The hierarchy here: the otelgrpc interceptor creates the root span for the WrapDEK RPC. tracer.Start(ctx, "wrap-dek") creates a child span under it. If s.kms.Wrap also creates spans (because your KMS client is instrumented), those become grandchildren.

Always pass ctx through. The context carries the active span, and tracer.Start uses it to establish the parent-child relationship. If you drop the context, your spans become orphans.

The OTel Collector

Don't send traces directly from your service to Jaeger. Use an OTel Collector as an intermediary.
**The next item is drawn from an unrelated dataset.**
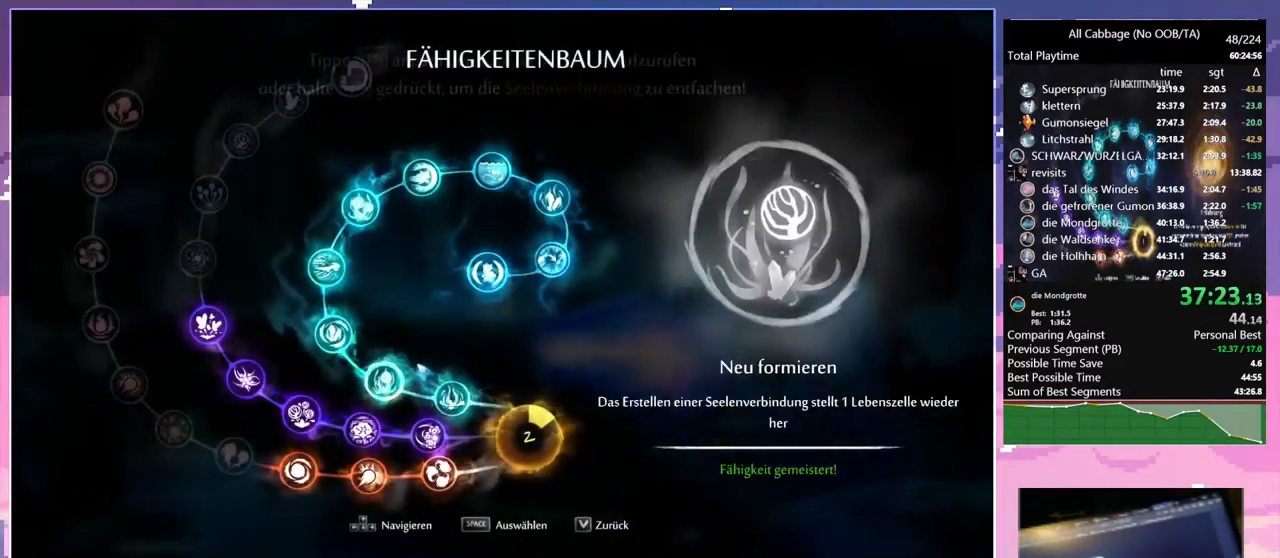
{"keys": ["d"], "mouse": [], "events": [[317, "d", "up"], [417, "d", "down"]]}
The architecture:

Services → OTel Collector → Jaeger (traces)
                          → Prometheus (metrics)
                          → Cloud Logging (logs, if you configure it)

The Collector gives you:
- Fan-out: one SDK config in your service, the Collector routes to multiple backends
- Batching and retry: the Collector handles export failures gracefully; your service just fires and forgets
- Tail-based sampling: you can't make sampling decisions based on full trace data in your service (you only see one span at a time); the Collector can see the full trace and make intelligent decisions — e.g., always keep traces where any span has an error

Deploy the Collector as a DaemonSet or a Deployment in your cluster. The services export to it at otel-collector:4317 (the gRPC OTLP port).
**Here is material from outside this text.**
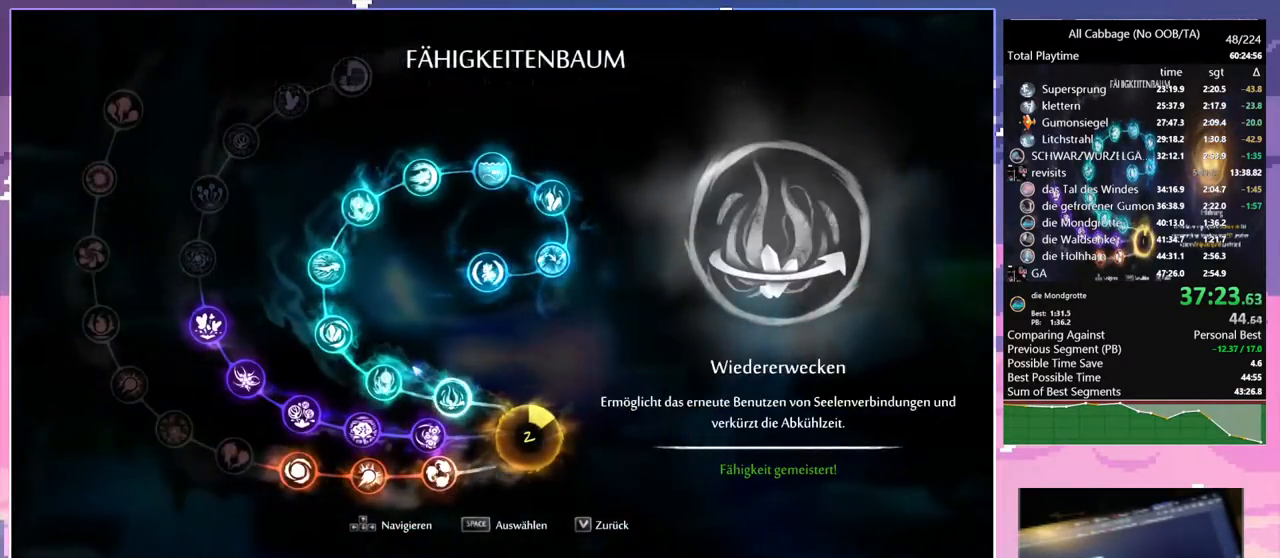
{"keys": [], "mouse": [], "events": [[484, "d", "up"]]}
Migrating from OpenTracing

If you have existing services using the opentracing-go library, you can migrate incrementally using the bridge:

import (
    otbridge "go.opentelemetry.io/otel/bridge/opentracing"
)

// In your tracer init, after creating tp:
bridgeTracer, wrapperProvider := otbridge.NewTracerPair(tp.Tracer(""))
opentracing.SetGlobalTracer(bridgeTracer)

This makes the OpenTracing global tracer delegate to OTel. Old code using opentracing.StartSpan continues to work and produces OTel spans. You can migrate service by service, removing the bridge and the opentracing-go dependency once a service is fully converted.

Sampling in Production

sdktrace.AlwaysSample() is fine for development and low-volume services. In production with high RPC rates, you want to sample. Two options:

sdktrace.TraceIDRatioBased(0.1) samples 10% of traces based on trace ID. Simple, predictable overhead, but you'll miss low-frequency errors.
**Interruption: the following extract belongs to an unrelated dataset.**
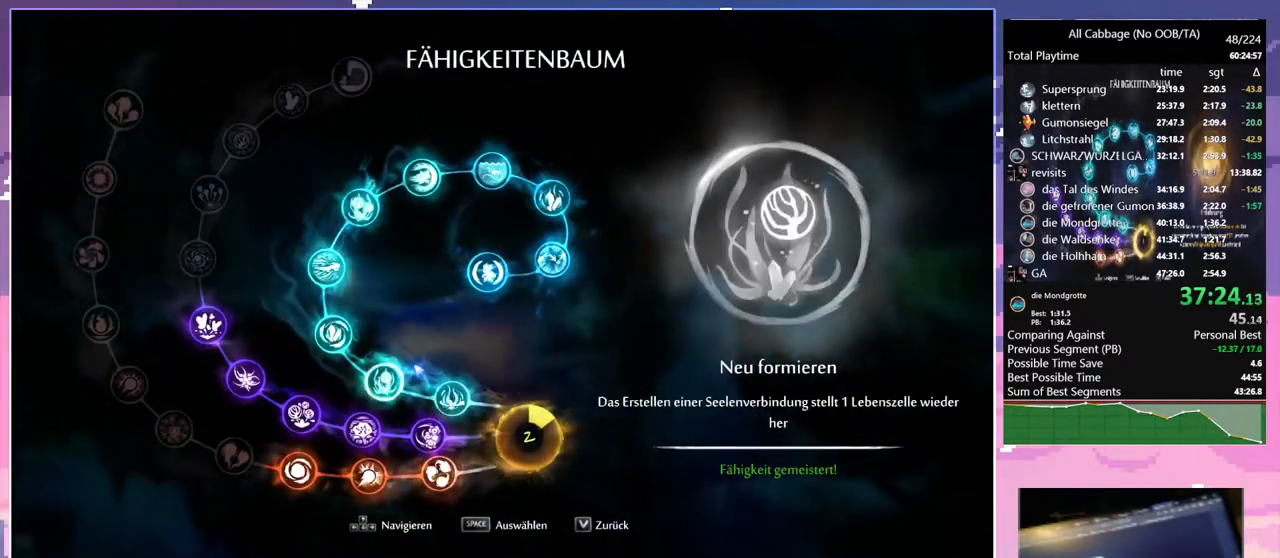
{"keys": ["d"], "mouse": [], "events": [[67, "d", "down"]]}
Head-based sampling in the service + tail-based sampling in the Collector is the production pattern. Set a high ratio in the service (50-100%), let the Collector apply tail-based sampling to keep error traces and drop routine successful traces.

The migration from OpenTracing was smoother than I expected, mostly because the bridge worked well and the gRPC interceptors handled the hardest part (context propagation) automatically. The bigger win was the OTel Collector replacing a mix of Jaeger clients and custom metrics exporters with a single pipeline.